1.In het bijzonder gaat het om de arresten van de Hoge Raad van 28 maart 2008 (ECLI:NL:HR:2008:BC2837), 5 juni 2009 (ECLI:NL:HR:2009:BH 2815), 29 april 2011 (ECLI:NL:HR:2011:BP4003), 3 februari 2017 (ECLI:NL:HR: 2017:164) en 12 april 2019 (ECLI:NL:HR:2019:590) en de arresten van het gerechtshof Amsterdam van 1 december 2009 (ECLI:NL: GHAMS:2009:BK4981) en 1 april 2014 (ECLI:NL:GHAMS:2014:1135).
2.zie onder meer gerechtshof Arnhem-Leeuwarden, 3 november 2020 ECLI:NL:GHARL:2020:8992, gerechtshof Amsterdam, 25 januari 2021, ECLI:NL:GHAMS:2021:1462 en gerechtshof Den Bosch 10 januari 2023, ECLI:NL:GHSHE:2023:23.
3.Hoge Raad 10 juni 2022, ECLI :NL:HR:2022:862.
4.Vergelijk gerechtshof Arnhem Leeuwarden 16 mei 2023 ECLI:NL:GHARL:2023:4177, gerechtshof ’s Hertogenbosch 10 december 2024 ECLI:NL:GHSCHE:2024:3936, gerechtshof Arnhem Leeuwarden 11 februari 2025 ECLI:NL:GHARL:2025:684, ECLI:NL:GHARL:2025:686, ECLI:NL:GHARL:2025:687, ECLI:NL:GHARL:2025:688 en ECLI:NL:GHARL:2025:689, gerechtshof Amsterdam 11 februari 2025 ECLI:NL:GHAMS:2025:379.

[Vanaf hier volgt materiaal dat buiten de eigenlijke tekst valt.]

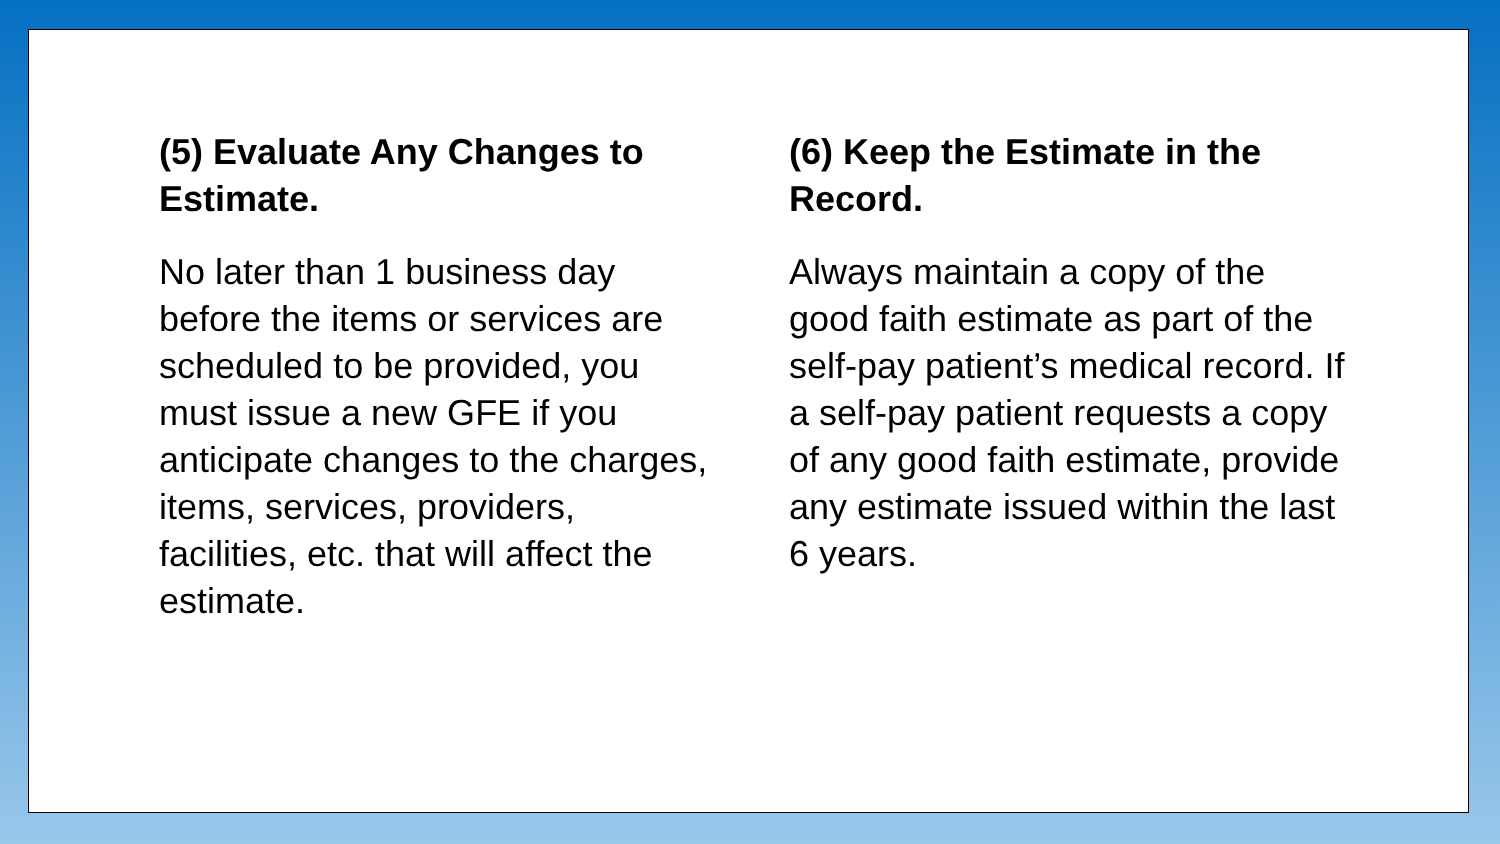(5) Evaluate Any Changes to Estimate.
No later than 1 business day before the items or services are scheduled to be provided, you must issue a new GFE if you anticipate changes to the charges, items, services, providers, facilities, etc. that will affect the estimate.
(6) Keep the Estimate in the Record.
Always maintain a copy of the good faith estimate as part of the self-pay patient’s medical record. If a self-pay patient requests a copy of any good faith estimate, provide any estimate issued within the last 6 years.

5.Hoge Raad 9 juni 2023, ECLI:NL:HR:2023:882.
6.Hoge Raad 2 september 2016, ECLI:NL:HR:2016:2012 r.o. 5.6 en 5.7. Deze lijn is nadien bevestigd in de arresten van de Hoge Raad van 12 oktober 2018, ECLI:NL:HR:2018:1935, en van 10 juni 2022, ECLI:NL:HR:2022:862.